Questões propostas:
**1)** Reescreva o trecho do texto sobre a ação civil pública de "Quanto à necessidade" até "compromisso de ajustamento.", inclusive, substituindo "promotor de justiça" por "membro do Ministério Público".
**2)** Indique se cada afirmação concorda com o texto sobre a ação civil pública, respondendo sim ou não e citando as palavras do texto que decidem a resposta.
(a) A Lei da Ação Civil Pública trata expressamente da homologação, pelo Conselho Superior, da transação feita pelo promotor de justiça.
(b) A tutela inibitória coletiva está prevista no artigo 84 do Código de Defesa do Consumidor.
(c) A tutela inibitória pura está contemplada, a princípio, no Art. 11 da Lei da Ação Civil Pública.

O compromisso de ajustamento tomado extrajudicialmente não impede que quaisquer dos co-legitimados possam ingressar em juízo para discutir seu mérito e defender eventuais interesses individualmente considerados.

Quanto à necessidade de manifestação do Conselho Superior do Ministério Público em face de uma transação realizada pelo promotor de justiça e o causador do dano, a Lei da Ação Civil Pública é omissa, levando-nos a crer, em uma rápida leitura, que sua homologação seria dispensável. Todavia, tal interpretação não merece prosperar. Afinal, se até mesmo para não propora ação civil pública, o órgão ministerial é obrigado a remeter os autos de inquérito civil para que o seu Conselho Superior homologue o arquivamento, parece-nos natural que semelhantes cautelas sejam tomadas pelo promotor de justiça quando este propõe um compromisso de ajustamento.

Ora, se o órgão ministerial não pode, sem homologação do Conselho Superior, "sequer promover o arquivamento do inquérito civil, com maior razão não poderá, de forma incontrastável, concordar com a disposição do próprio conteúdo material do litígio". [12]


3.A TUTELA INIBITÓRIA NAS AÇÕES COLETIVAS

A tutela inibitória parte da premissa clássica do Direito de que a defesa do direito em juízo deve aderir da melhor forma possível, à realidade do direito material a ser protegido.

A tutela inibitória coletiva é prevista legislativamente no artigo 11 da Lei da Ação Civil Pública [13] e no artigo 84 do Código de defesa do Consumidor. [14] Em apressada leitura, depreende-se que a previsão do artigo 11 da Lei da Ação Civil Pública só admitiria a forma da tutela inibitória que visa à cessação da atividade ilícita. Entretanto, este dispositivo legal tem uma aplicação muito mais ampla, como ensina Luiz Guilherme Marinoni:

Perceba-se que o Art. 11 da Lei da Ação Civil Pública só admite, em princípio, uma das formas de tutela inibitória, aquela que visa a fazer cessar a prática do ilícito. Contudo, é certo que tal norma, ao aludir à "cessação da atividade nociva", deseja abarcar os atos nocivos suscetíveis de repetição, cujos exemplos são notórios no plano da tutela coletiva, valendo a pena lembrar, v.g., os casos de venda de produtos nocivos à saúde do consumidor. [15]

A tutela inibitória pura – que pretende a tutela do direito antes mesmo de configuração de qualquer dano – não está contemplada, a princípio, no Art. 11, pois esta norma, ao referir-se à "cessação da atividade nociva", supõe logicamente um ilícito já ocorrido.

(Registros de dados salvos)
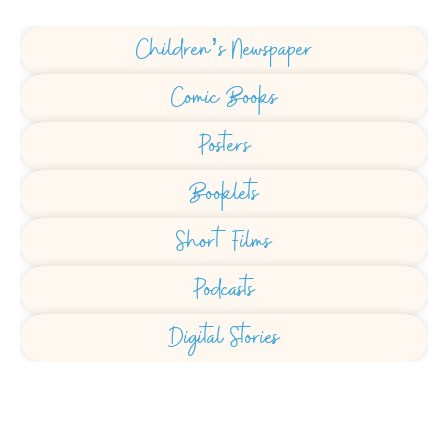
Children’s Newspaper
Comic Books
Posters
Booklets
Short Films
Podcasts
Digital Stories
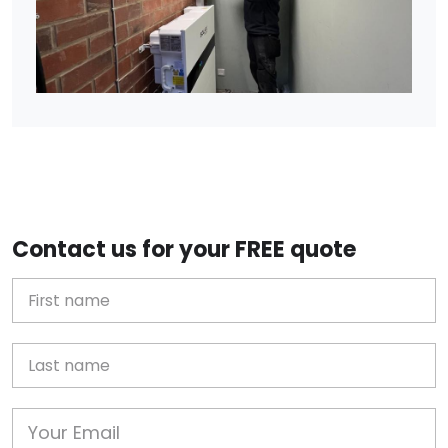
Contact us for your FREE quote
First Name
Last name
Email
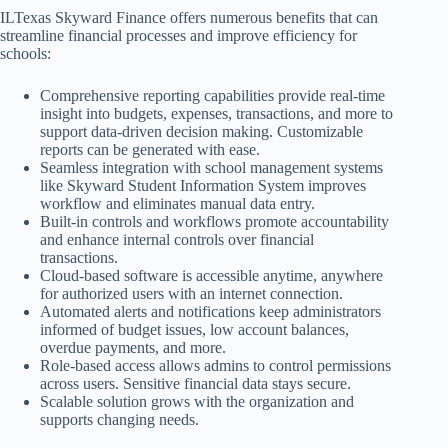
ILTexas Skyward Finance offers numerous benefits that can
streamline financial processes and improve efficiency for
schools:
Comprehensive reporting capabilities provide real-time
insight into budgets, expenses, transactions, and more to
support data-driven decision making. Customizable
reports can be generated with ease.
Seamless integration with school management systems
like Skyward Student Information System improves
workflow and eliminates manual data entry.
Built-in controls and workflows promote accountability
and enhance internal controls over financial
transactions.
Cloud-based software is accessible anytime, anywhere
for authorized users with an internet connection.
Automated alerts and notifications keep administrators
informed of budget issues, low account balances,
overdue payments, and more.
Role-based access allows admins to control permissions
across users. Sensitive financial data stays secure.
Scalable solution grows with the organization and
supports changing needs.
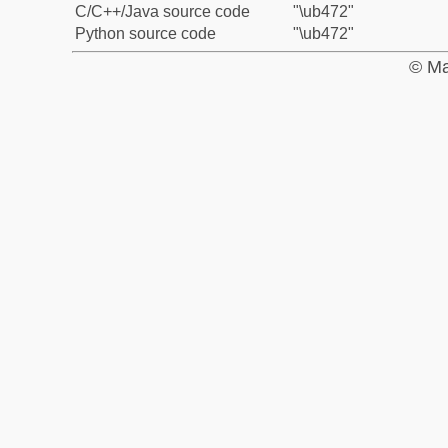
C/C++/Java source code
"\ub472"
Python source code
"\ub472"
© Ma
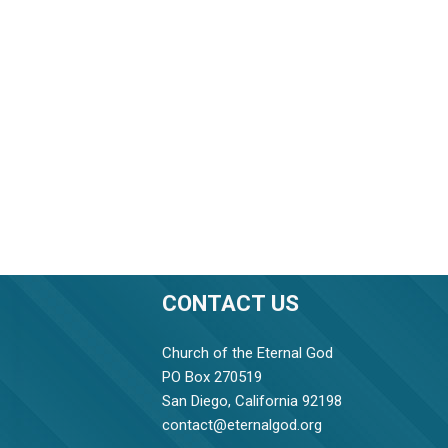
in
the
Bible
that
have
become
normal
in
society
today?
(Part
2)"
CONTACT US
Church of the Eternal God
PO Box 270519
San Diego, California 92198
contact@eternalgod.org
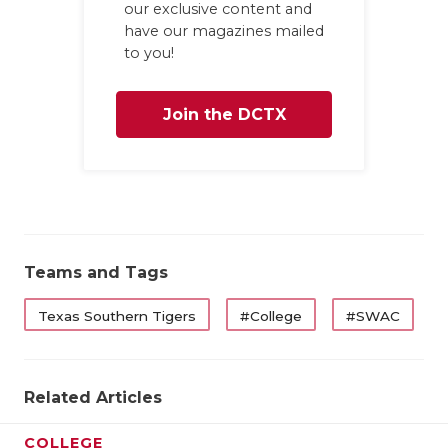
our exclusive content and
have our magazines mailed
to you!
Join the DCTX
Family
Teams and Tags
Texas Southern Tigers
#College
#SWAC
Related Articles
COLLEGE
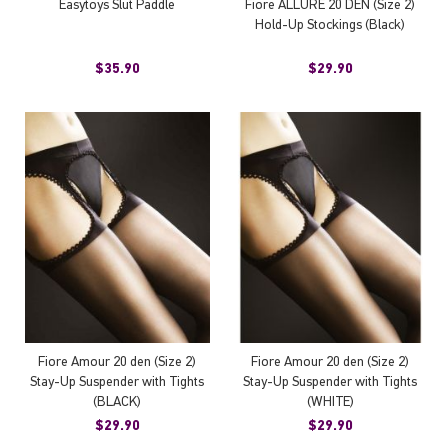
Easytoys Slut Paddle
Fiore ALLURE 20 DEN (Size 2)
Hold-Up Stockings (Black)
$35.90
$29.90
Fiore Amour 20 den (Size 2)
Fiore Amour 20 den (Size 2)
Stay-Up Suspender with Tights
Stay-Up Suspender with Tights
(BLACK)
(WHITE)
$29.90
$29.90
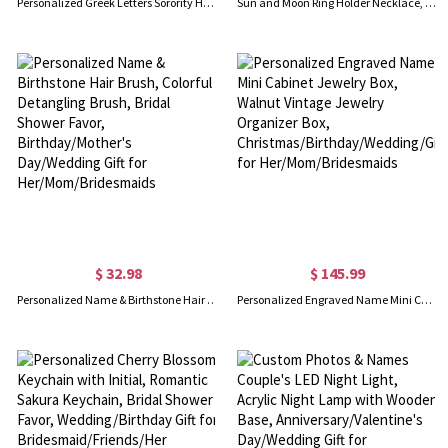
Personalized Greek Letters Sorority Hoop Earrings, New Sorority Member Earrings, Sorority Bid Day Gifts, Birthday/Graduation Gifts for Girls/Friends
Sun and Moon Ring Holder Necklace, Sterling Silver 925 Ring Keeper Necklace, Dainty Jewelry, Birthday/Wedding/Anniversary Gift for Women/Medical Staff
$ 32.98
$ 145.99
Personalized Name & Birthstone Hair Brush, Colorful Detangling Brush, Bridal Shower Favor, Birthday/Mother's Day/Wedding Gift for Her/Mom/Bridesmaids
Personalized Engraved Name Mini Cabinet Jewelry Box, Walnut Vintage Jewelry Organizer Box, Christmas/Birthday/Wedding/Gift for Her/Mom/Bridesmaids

Respostas em ordem:
**1)**
Quanto à necessidade de manifestação do Conselho Superior do Ministério Público em face de uma transação realizada pelo membro do Ministério Público e o causador do dano, a Lei da Ação Civil Pública é omissa, levando-nos a crer, em uma rápida leitura, que sua homologação seria dispensável. Todavia, tal interpretação não merece prosperar. Afinal, se até mesmo para não propora ação civil pública, o órgão ministerial é obrigado a remeter os autos de inquérito civil para que o seu Conselho Superior homologue o arquivamento, parece-nos natural que semelhantes cautelas sejam tomadas pelo membro do Ministério Público quando este propõe um compromisso de ajustamento.

**2)**
(a) Não: "a Lei da Ação Civil Pública é omissa".
(b) Sim: "e no artigo 84 do Código de defesa do Consumidor".
(c) Não: "não está contemplada, a princípio, no Art. 11".